Wahlbeteiligung in der Hansestadt steigt stärker als im Bundesschnitt. Hamburgs SPD und Grüne liegen deutlich über Ergebnis im Bund
Hamburg. Die ersten Sieger dieses Wahltags standen schon fest, ehe die Wahllokale um 18 Uhr geschlossen waren: die Hamburger Europawähler. Schon am frühen Nachmittag hatte sich abgezeichnet, dass die Wahlbeteiligung über jenen schmachvollen 34,7 Prozent liegen würde, mit denen Hamburg bei der Europawahl 2009 auf dem vorletzten Platz unter den 16 Bundesländern gelandet war.
Die 43,4 Prozent, die am gestrigen Sonntag erreicht wurden, sind eine erfreuliche Steigerung.

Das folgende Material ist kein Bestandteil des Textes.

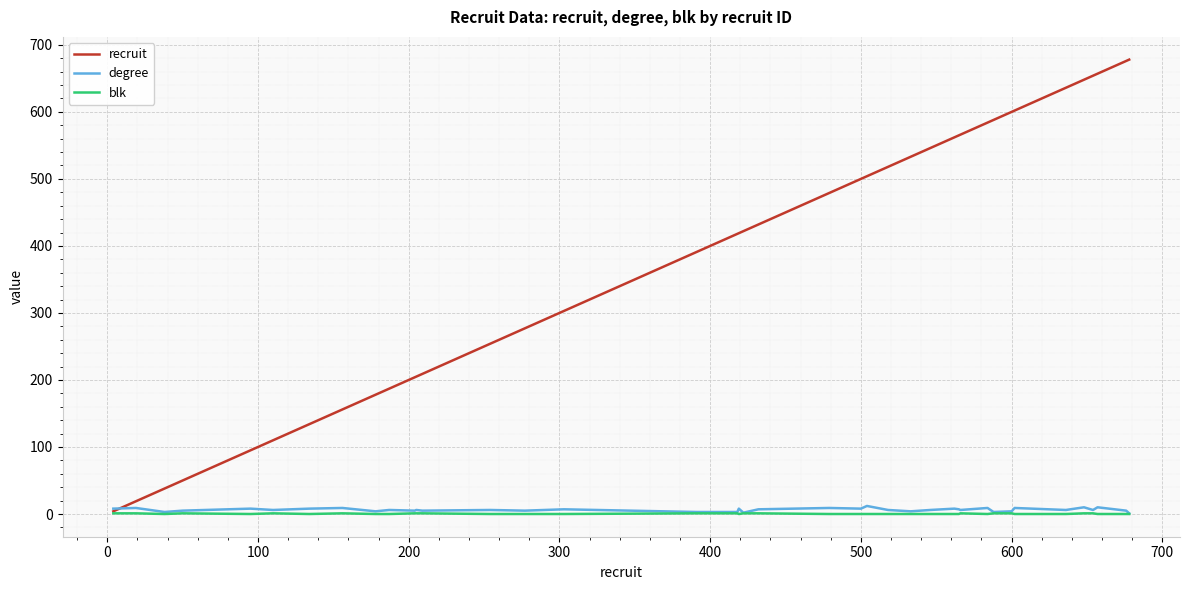

Which series has the largest total across all categories?

recruit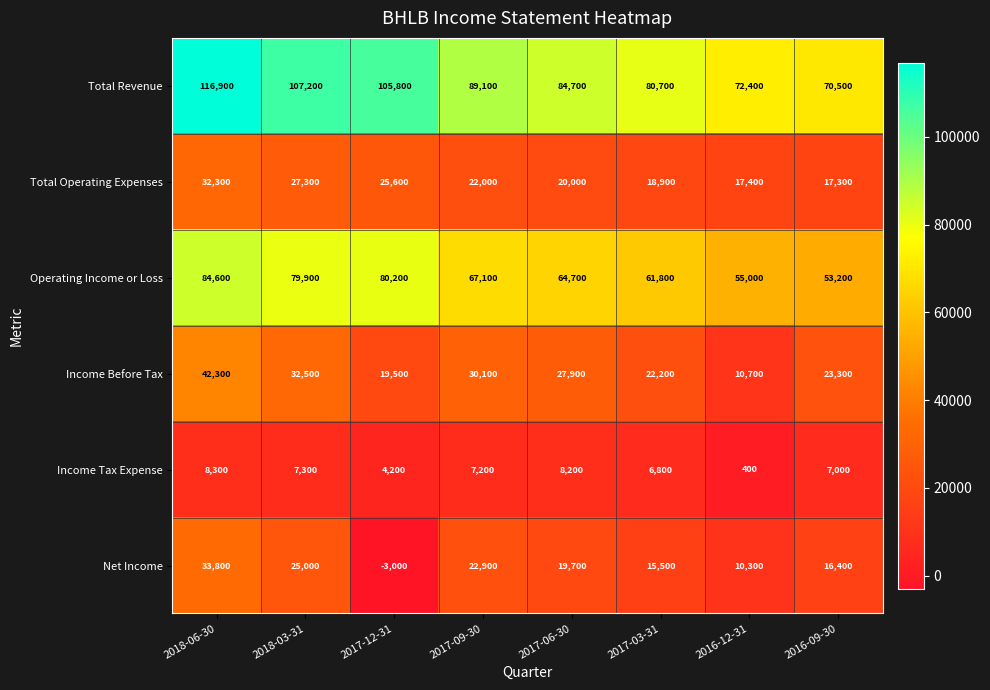

Which series has the widest spread of values?

Total Revenue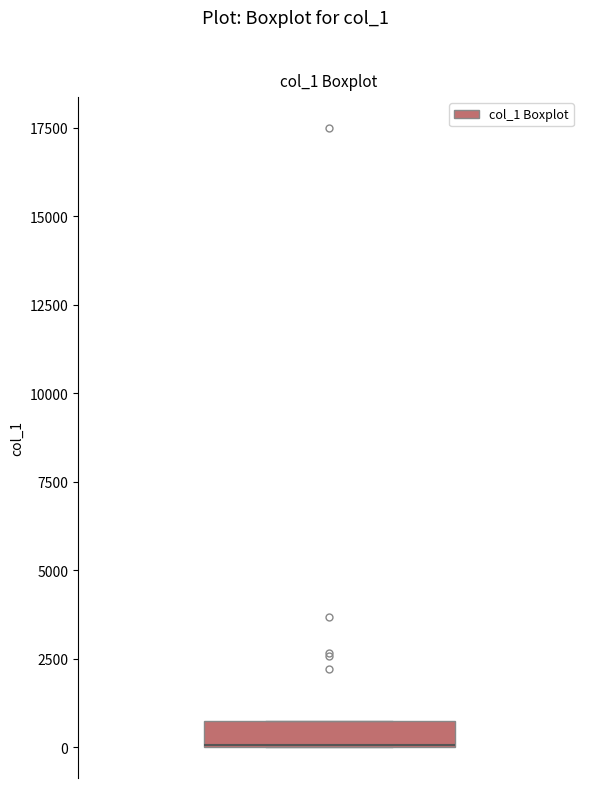

Where is the lower edge of the box on the y-axis? The values are not printed on the chart, so give them approximately, as read against the axis.

0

Dennoch ist Realismus angesagt. Zum einen liegt die Hamburger Wahlbeteiligung noch immer unter der des Bundes mit knapp 48 Prozent. Zum anderen sind auch bundesweit knapp fünf Prozentpunkte mehr Menschen wählen gegangen als 2009. Der Hamburger Anstieg folgt also dem Bundestrend, fällt aber um vier Prozentpunkte höher aus.
Dieser überproportionale Zuwachs wird in erster Linie der Tatsache zuzurechnen sein, dass erstmals die Europa- mit den Bezirkswahlen gekoppelt waren. Allerdings: Der Absturz der Wahlbeteiligung bei den Bezirkswahlen fällt ungleich höher aus als der Zuwachs bei der Europawahl: 2011, als Bezirks- und Bürgerschaftswahlen zusammenfielen, hatten sich noch 52,8 Prozent beteiligt, jetzt nur noch knapp 40 Prozent. Es darf schon jetzt bezweifelt werden, dass die Koppelung der Bezirks- an die Europawahlen eine gute Idee war.
In zweierlei Hinsicht haben die Hamburger anders als die Deutschen insgesamt gewählt: Die SPD liegt laut vorläufigem amtlichen Endergebnis mit 33,8 deutlich vor der Union mit 24,5 Prozent. Das ist in etwa die Umkehrung des Kräfteverhältnisses im Bund, wo die Union deutlich vor der SPD liegt. Für die SPD zeichnet sich in Hamburg ein Schulz/Scholz-Effekt ab. Der bundesweite SPD-Europa-Spitzenkandidat Martin Schulz darf sich das SPD-Plus im Bund dank seines engagierten Wahlkampfes zu guten Teilen zurechnen. Das hat auch das Hamburger SPD-Ergebnis positiv beeinflusst. Der SPD-Zuwachs fällt in Hamburg aber mit rund neun Prozent deutlich höher aus als im Bund. Die Sozialdemokraten profitieren vermutlich auch von dem hohen Ansehen, dass SPD-Landeschef und Bürgermeister Olaf Scholz derzeit genießt.
Der zweite Hamburger Sondereffekt betrifft die Grünen, die zwar ihre sensationellen 20,5 Prozent von 2009 nicht halten können, aber mit 17,2 Prozent weit über dem Bundesergebnis liegen. Mit Bezug auf Hamburg lässt sich also sagen: Die Grünen sind eine Europapartei. Linke und AfD liegen in etwa auf der Linie der Bundesergebnisse. Auch die Elbliberalen folgen dem Bundestrend und stürzen auf 3,7 Prozent ab.
Die Aussagekraft der Europa- für die Bürgerschaftswahl im Februar 2015 ist begrenzt. Dazu sind die Themen zu unterschiedlich. Psychologisch wäre es für die in der Bürgerschaft oppositionelle CDU positiv gewesen, wenn sie in Hamburg bei der Europawahl wie 2009 stärkste Kraft geblieben wäre. Das ist anders als bei der Bundestagswahl 2013, als die Union auf 41,5 Prozent (SPD: 25,7) kam, diesmal nicht gelungen.